SINGAPORE – A total of 30,969 dengue cases have been reported here so far in 2022, as at last Friday – almost six times that of the whole of 2021.
Weekly figures also remain high, leading the authorities to warn that the elevated numbers could portend another outbreak in 2023.
In an update on the dengue situation on Monday, the National Environment Agency (NEA) said that although weekly dengue cases had declined by about 80 per cent from the peak in May, when they hit a high of 1,568, the current tally of between 200 and 300 new cases each week was still high for this time of year.
This was about 20 per cent more than the average number of cases reported for the same period in the preceding three years, it added.
“A rise in the high number of dengue cases this time of year could result in Singapore entering the following year with an atypically large number of dengue cases,” said the agency.
It noted that when year-end dengue numbers rose in 2019 and 2021, the Republic saw large outbreaks in the following years.
Dengue cases hit a record high of 35,315 cases in 2020, but went down to 5,258 in 2021.
The NEA has attributed the high number of cases in 2022 to the DenV-3 strain of dengue, which the population here has lower immunity against.
On Monday, it said that as at last Friday, it had closed about 97 per cent, or 2,959, of the 3,028 dengue clusters here that had emerged since the start of the year.
Some 69 dengue clusters still remain, the agency said.
“Clusters with a relatively fast rate of dengue transmission continued to surface – such as the 37-case cluster at Pasir Ris Street 71 and the 19-case cluster at Jurong East Avenue 1,” it said, adding that most mosquito breeding habitats in these areas were found inside homes. The two clusters are still active, according to NEA’s website.
Between January and November this year, the NEA conducted some 841,000 dengue inspections islandwide, including about 5,200 checks at construction sites.
About 21,300 breeding areas for the dengue-spreading Aedes mosquito were found during these checks, it said.
The NEA also issued fines to 3,500 households for mosquito breeding during that period.
In July 2020, heavier penalties were introduced for mosquito breeding in homes, with households facing a fine of up to $5,000 or a jail term of up to three months, or both, for third and subsequent offences. Since that time, the agency has detected multiple mosquito breeding habitats in 1,470 of residences inspected, and repeated mosquito breeding in about 1,890 households.
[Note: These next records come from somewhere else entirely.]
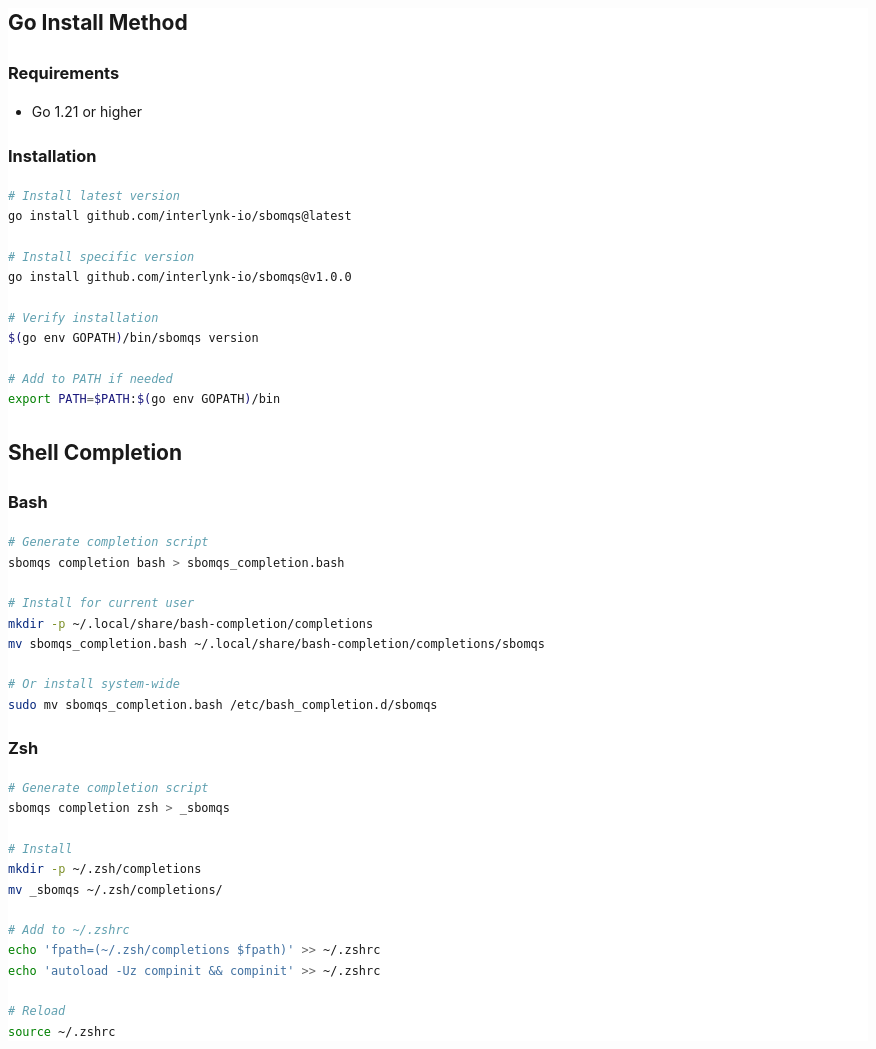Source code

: ## Go Install Method

### Requirements

- Go 1.21 or higher

### Installation

```bash
# Install latest version
go install github.com/interlynk-io/sbomqs@latest

# Install specific version
go install github.com/interlynk-io/sbomqs@v1.0.0

# Verify installation
$(go env GOPATH)/bin/sbomqs version

# Add to PATH if needed
export PATH=$PATH:$(go env GOPATH)/bin
```

## Shell Completion

### Bash

```bash
# Generate completion script
sbomqs completion bash > sbomqs_completion.bash

# Install for current user
mkdir -p ~/.local/share/bash-completion/completions
mv sbomqs_completion.bash ~/.local/share/bash-completion/completions/sbomqs

# Or install system-wide
sudo mv sbomqs_completion.bash /etc/bash_completion.d/sbomqs
```

### Zsh

```bash
# Generate completion script
sbomqs completion zsh > _sbomqs

# Install
mkdir -p ~/.zsh/completions
mv _sbomqs ~/.zsh/completions/

# Add to ~/.zshrc
echo 'fpath=(~/.zsh/completions $fpath)' >> ~/.zshrc
echo 'autoload -Uz compinit && compinit' >> ~/.zshrc

# Reload
source ~/.zshrc
```
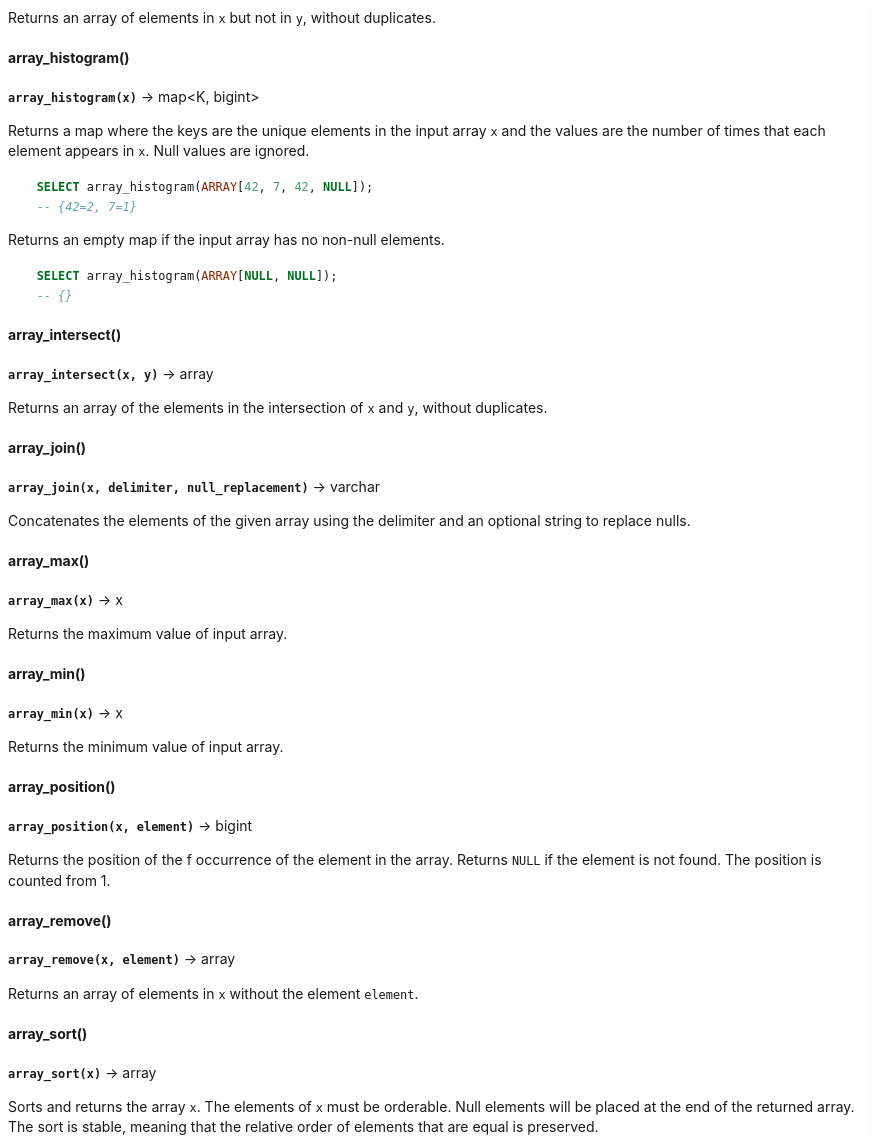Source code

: Returns an array of elements in `x` but not in `y`, without duplicates.

#### array_histogram()

**``array_histogram(x)``** → map<K, bigint>

Returns a map where the keys are the unique elements in the input array `x` and the values are the number of times that each element appears in `x`. Null values are ignored.
```sql
    SELECT array_histogram(ARRAY[42, 7, 42, NULL]);
    -- {42=2, 7=1}
```

Returns an empty map if the input array has no non-null elements.
```sql
    SELECT array_histogram(ARRAY[NULL, NULL]);
    -- {}
```
#### array_intersect()
**``array_intersect(x, y)``** → array

Returns an array of the elements in the intersection of `x` and `y`, without duplicates.
#### array_join()
**``array_join(x, delimiter, null_replacement)``** → varchar

Concatenates the elements of the given array using the delimiter and an optional string to replace nulls.
#### array_max()
**``array_max(x)``** → x

Returns the maximum value of input array.

#### array_min()
**``array_min(x)``** → x

Returns the minimum value of input array.

#### array_position()
**``array_position(x, element)``** → bigint

Returns the position of the f occurrence of the element in the array. Returns `NULL` if the element is not found. The position is counted from 1.

#### array_remove()
**``array_remove(x, element)``** → array

Returns an array of elements in `x` without the element `element`.

#### array_sort()
**``array_sort(x)``** → array

Sorts and returns the array `x`. The elements of `x` must be orderable. Null elements will be placed at the end of the returned array. The sort is stable, meaning that the relative order of elements that are equal is preserved.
NEA also issued 119 stop-work orders to construction sites this year, and charged 61 contractors in court with poor housekeeping and mosquito breeding.
Sixteen contractors received repeated stop-work orders.
The NEA urged those planning to travel during the year-end holidays to mosquito-proof their homes, such as by covering all toilet bowls in their homes, sealing off overflow pipes of flushing cisterns, and adding BTI insecticide – Bacillus thuringiensis israelensis, a bacterial toxin that kills mosquito larvae – to places where mosquitoes could potentially breed.